◆ Page excerpt
----
0

I'm trying to compare two CSV files by reading the first line-by-line and grepping the second file for a match. Using Diff is not a viable solution. I seem to be having a problem with having the email address stored as a variable when I grep the second file.

#!/bin/bash

LANG=C
head -2 $1 | tail -1 | while read -r line; do
  line=$( echo $line | sed 's/\n//g' )
  echo $line
  cat $2 | cut -d',' -f1 | grep -iF "$line"
done

Variable $line contains an email address that DOES exist in file $2, but I'm not getting any results.

What am I doing wrong?
----
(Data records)
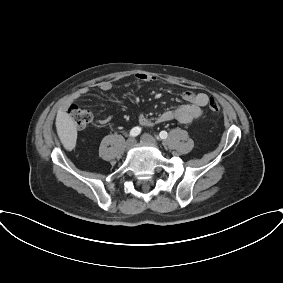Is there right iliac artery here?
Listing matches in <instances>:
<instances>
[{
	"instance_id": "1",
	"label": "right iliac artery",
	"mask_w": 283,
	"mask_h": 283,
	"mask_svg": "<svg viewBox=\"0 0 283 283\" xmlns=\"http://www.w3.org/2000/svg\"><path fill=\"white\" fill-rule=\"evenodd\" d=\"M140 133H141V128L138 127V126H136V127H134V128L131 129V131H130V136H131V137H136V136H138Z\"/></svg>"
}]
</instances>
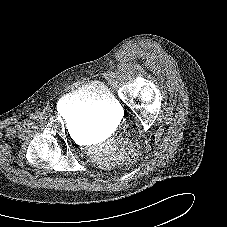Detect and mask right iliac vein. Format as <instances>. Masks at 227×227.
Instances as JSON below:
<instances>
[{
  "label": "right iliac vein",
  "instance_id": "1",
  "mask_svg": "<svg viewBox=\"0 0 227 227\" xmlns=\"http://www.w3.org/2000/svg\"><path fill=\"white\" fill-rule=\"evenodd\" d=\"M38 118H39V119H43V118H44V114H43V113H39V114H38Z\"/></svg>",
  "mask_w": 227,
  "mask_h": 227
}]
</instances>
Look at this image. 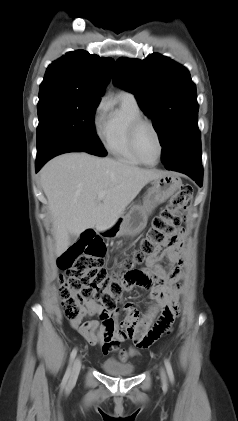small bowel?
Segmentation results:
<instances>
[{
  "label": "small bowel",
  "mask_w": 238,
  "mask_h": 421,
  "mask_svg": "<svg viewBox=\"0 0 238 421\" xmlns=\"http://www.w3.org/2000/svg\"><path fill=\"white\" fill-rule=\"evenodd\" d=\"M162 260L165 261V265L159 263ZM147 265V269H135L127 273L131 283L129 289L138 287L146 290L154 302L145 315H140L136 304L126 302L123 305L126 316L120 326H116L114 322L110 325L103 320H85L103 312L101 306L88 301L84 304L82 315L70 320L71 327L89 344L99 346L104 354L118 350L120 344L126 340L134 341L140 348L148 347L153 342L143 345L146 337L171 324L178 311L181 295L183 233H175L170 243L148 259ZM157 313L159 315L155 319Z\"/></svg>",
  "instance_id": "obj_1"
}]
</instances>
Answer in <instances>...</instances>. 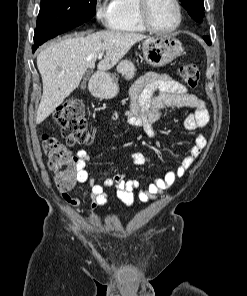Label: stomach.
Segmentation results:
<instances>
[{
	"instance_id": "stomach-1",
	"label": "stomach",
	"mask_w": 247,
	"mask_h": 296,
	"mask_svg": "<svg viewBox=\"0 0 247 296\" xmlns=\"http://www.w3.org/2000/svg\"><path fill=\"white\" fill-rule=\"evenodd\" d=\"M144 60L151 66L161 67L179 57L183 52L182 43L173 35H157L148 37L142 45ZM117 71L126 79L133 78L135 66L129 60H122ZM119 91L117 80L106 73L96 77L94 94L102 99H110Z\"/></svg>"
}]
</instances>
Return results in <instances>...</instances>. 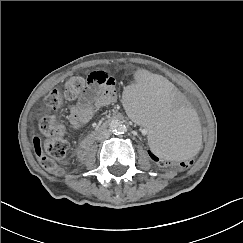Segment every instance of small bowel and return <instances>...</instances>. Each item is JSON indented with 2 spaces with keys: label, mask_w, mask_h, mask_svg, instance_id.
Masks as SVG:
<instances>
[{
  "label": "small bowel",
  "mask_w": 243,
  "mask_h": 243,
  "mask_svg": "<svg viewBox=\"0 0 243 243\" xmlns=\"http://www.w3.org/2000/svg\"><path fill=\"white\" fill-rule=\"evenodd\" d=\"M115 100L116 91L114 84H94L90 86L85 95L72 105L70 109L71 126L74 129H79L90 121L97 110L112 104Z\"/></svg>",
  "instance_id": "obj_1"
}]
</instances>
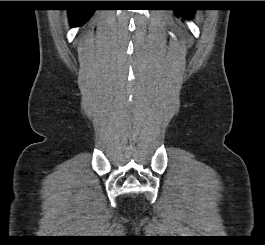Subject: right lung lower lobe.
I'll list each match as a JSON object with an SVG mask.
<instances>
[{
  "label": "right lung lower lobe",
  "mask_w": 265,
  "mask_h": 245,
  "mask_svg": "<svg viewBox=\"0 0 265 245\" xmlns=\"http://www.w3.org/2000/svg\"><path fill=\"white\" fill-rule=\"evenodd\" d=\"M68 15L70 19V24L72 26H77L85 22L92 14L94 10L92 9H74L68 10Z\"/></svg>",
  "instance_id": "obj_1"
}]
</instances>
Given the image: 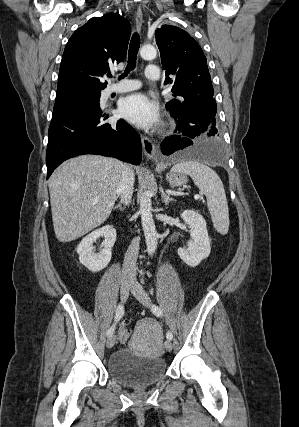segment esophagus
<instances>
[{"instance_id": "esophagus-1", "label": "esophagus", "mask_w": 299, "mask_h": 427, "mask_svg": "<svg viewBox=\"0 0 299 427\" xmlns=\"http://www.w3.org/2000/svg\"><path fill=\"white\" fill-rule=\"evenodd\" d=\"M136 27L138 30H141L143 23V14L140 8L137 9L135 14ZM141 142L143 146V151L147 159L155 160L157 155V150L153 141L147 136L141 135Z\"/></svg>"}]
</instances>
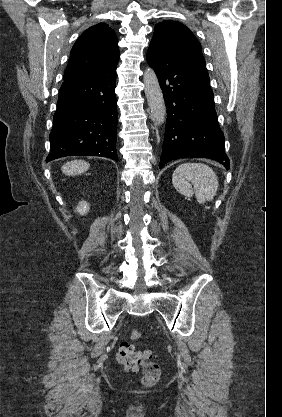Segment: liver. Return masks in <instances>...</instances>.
----
◆ Tasks to carry out
**1.** Repeat the stretch of the CSV comparison post from "#!/bin/bash" through "I doing wrong?".
**2.** Answer these questions from the CSV comparison post:
(a) Which tool does the poster call not a viable solution?
(b) What value does the script assign to LANG?
(c) Which field does the cut command select from the second file?
**3.** Using the CSV comparison post, explain why the poster thinks the script is not working.
The records stand apart from the CSV comparison post and are not part of it.

◆ Complete answers
**1.**
#!/bin/bash

LANG=C
head -2 $1 | tail -1 | while read -r line; do
  line=$( echo $line | sed 's/\n//g' )
  echo $line
  cat $2 | cut -d',' -f1 | grep -iF "$line"
done

Variable $line contains an email address that DOES exist in file $2, but I'm not getting any results.

What am I doing wrong?

**2.**
(a) Diff
(b) C
(c) The first field (-f1), using a comma as the delimiter.

**3.** The variable $line holds an email address that does exist in the second file, yet the grep in the loop returns no results.